Of course if time travel became commonplace and accessible to a great number of people there’s no telling how many people would travel back in time and ultimately either by accident or design create paradoxes by doing nothing more than what tourists do, such as accidentally step on butterflies (and the grandfathers of future butterflies).
Seth Lloyd, outlines his theory at arXiv.org where he has proposed that he may have solved the Grandfather paradox by suggesting that “Closed Time Circuits” or CTCs could employ quantum entanglement to “fix” paradoxes before they occur so that the future that will be snaps back to where it should be. In this scenario, a man angry at the future (or the present) could go back in time and reach the past with a gun and attempt to shoot at his grandfather, but his grandfather would through some connection with the “future that must be” would be able to survive anything that comes his way. No matter how much ammunition the killer time traveler would expend, something would through the unknown forces stop that person from reaching his target. Bullets would inexplicably misfire, knives would suddenly disappear or be dropped in incredibly unlikely ways.

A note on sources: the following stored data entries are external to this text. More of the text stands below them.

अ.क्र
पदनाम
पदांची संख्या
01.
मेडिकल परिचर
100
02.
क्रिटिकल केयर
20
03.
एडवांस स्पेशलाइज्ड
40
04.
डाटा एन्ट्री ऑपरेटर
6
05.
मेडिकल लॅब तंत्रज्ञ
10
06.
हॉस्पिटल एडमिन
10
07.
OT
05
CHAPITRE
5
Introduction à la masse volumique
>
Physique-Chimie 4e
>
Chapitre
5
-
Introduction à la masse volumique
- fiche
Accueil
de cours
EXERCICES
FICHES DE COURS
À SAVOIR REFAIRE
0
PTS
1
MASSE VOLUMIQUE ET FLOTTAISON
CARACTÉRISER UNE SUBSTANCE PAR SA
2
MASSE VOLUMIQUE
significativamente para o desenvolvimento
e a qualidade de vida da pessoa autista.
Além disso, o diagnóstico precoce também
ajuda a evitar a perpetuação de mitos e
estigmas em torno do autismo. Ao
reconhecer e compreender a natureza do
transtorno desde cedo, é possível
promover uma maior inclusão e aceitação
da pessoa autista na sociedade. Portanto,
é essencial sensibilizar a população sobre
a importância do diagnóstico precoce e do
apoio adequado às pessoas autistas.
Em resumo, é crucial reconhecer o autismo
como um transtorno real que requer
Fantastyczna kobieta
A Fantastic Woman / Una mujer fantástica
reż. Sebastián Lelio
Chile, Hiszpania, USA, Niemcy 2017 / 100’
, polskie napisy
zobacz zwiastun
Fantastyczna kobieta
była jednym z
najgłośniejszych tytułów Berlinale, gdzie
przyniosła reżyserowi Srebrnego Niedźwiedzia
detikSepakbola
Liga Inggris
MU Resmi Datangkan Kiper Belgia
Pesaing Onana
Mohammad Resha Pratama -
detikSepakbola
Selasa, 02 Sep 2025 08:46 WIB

This theory has been credited as circumventing paradoxes, but largely seems to focus on larger paradoxes dealing specifically with humans. In reality, however, there are smaller effects that a person could have on reality. The very act of observing an environment often has far reaching changes. Even the photons emitted from the sun that the time traveler blocked with his or her shadow could have major effects in the future. Standing in the way of another person’s line of sight could result in them never meeting and starting a company later that ultimately results in one’s own birth. And paradoxes don’t need to deal merely with the act of procreation, but must also extend to the ultimate universe remaining exactly the same or else any change could create an effect or “paradox” in the future even millions of years hence.
One possible reality of time travel makes it seem as though the process is possible only by tracing the atoms of previous occurrences and moving them purposefully all back to where they were at a previous time along with all the expended energy with them. Such would be the only observable way of traveling through time as we understand it today.
But there are other methods of time travel already being considered that do not directly effect the traveler’s point of origin. If different parallel realities existed that were facsimile’s of Earth but were different only in the date currently taking place on the planet, then one could go “back” to an alternate reality where it was 1910 and kill one of their ancestors and then return to their point of origin only to learn that it happened solely in an alternate dimension. There would be massive differences in these universes in the future when they happened, but there would be no effect on this universe.